WHAT THIS TASK INVOLVES
Return every line of the rows below without changing a single character.

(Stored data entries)
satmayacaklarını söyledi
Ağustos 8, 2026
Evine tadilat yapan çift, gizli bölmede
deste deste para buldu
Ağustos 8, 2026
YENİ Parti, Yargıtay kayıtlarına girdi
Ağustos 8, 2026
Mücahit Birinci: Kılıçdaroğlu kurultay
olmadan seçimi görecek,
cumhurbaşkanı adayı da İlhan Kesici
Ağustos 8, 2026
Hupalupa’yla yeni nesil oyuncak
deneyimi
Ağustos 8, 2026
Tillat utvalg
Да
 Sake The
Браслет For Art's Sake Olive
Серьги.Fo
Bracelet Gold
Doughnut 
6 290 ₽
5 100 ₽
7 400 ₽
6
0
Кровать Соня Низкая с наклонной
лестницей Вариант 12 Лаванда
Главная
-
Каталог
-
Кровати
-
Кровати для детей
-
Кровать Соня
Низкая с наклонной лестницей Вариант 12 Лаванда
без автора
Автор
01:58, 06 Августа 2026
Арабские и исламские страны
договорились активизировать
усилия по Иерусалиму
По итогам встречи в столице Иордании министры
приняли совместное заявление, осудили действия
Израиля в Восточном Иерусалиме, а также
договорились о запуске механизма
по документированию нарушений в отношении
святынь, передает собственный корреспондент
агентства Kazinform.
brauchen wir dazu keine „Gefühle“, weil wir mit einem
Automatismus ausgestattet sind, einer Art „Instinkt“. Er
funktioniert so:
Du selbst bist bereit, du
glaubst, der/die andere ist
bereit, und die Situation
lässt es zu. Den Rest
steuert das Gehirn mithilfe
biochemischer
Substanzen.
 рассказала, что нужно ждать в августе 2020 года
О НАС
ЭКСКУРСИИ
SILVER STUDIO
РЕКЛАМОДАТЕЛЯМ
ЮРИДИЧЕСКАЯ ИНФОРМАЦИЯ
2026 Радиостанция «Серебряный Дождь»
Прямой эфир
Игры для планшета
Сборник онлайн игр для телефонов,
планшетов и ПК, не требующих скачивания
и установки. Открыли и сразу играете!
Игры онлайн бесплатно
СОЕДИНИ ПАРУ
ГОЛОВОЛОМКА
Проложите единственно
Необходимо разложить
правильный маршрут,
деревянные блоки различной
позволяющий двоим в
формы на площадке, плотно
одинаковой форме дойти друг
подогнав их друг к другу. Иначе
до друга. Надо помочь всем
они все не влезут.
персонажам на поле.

TASK SOLUTION
satmayacaklarını söyledi
Ağustos 8, 2026
Evine tadilat yapan çift, gizli bölmede
deste deste para buldu
Ağustos 8, 2026
YENİ Parti, Yargıtay kayıtlarına girdi
Ağustos 8, 2026
Mücahit Birinci: Kılıçdaroğlu kurultay
olmadan seçimi görecek,
cumhurbaşkanı adayı da İlhan Kesici
Ağustos 8, 2026
Hupalupa’yla yeni nesil oyuncak
deneyimi
Ağustos 8, 2026
Tillat utvalg
Да
 Sake The
Браслет For Art's Sake Olive
Серьги.Fo
Bracelet Gold
Doughnut 
6 290 ₽
5 100 ₽
7 400 ₽
6
0
Кровать Соня Низкая с наклонной
лестницей Вариант 12 Лаванда
Главная
-
Каталог
-
Кровати
-
Кровати для детей
-
Кровать Соня
Низкая с наклонной лестницей Вариант 12 Лаванда
без автора
Автор
01:58, 06 Августа 2026
Арабские и исламские страны
договорились активизировать
усилия по Иерусалиму
По итогам встречи в столице Иордании министры
приняли совместное заявление, осудили действия
Израиля в Восточном Иерусалиме, а также
договорились о запуске механизма
по документированию нарушений в отношении
святынь, передает собственный корреспондент
агентства Kazinform.
brauchen wir dazu keine „Gefühle“, weil wir mit einem
Automatismus ausgestattet sind, einer Art „Instinkt“. Er
funktioniert so:
Du selbst bist bereit, du
glaubst, der/die andere ist
bereit, und die Situation
lässt es zu. Den Rest
steuert das Gehirn mithilfe
biochemischer
Substanzen.
 рассказала, что нужно ждать в августе 2020 года
О НАС
ЭКСКУРСИИ
SILVER STUDIO
РЕКЛАМОДАТЕЛЯМ
ЮРИДИЧЕСКАЯ ИНФОРМАЦИЯ
2026 Радиостанция «Серебряный Дождь»
Прямой эфир
Игры для планшета
Сборник онлайн игр для телефонов,
планшетов и ПК, не требующих скачивания
и установки. Открыли и сразу играете!
Игры онлайн бесплатно
СОЕДИНИ ПАРУ
ГОЛОВОЛОМКА
Проложите единственно
Необходимо разложить
правильный маршрут,
деревянные блоки различной
позволяющий двоим в
формы на площадке, плотно
одинаковой форме дойти друг
подогнав их друг к другу. Иначе
до друга. Надо помочь всем
они все не влезут.
персонажам на поле.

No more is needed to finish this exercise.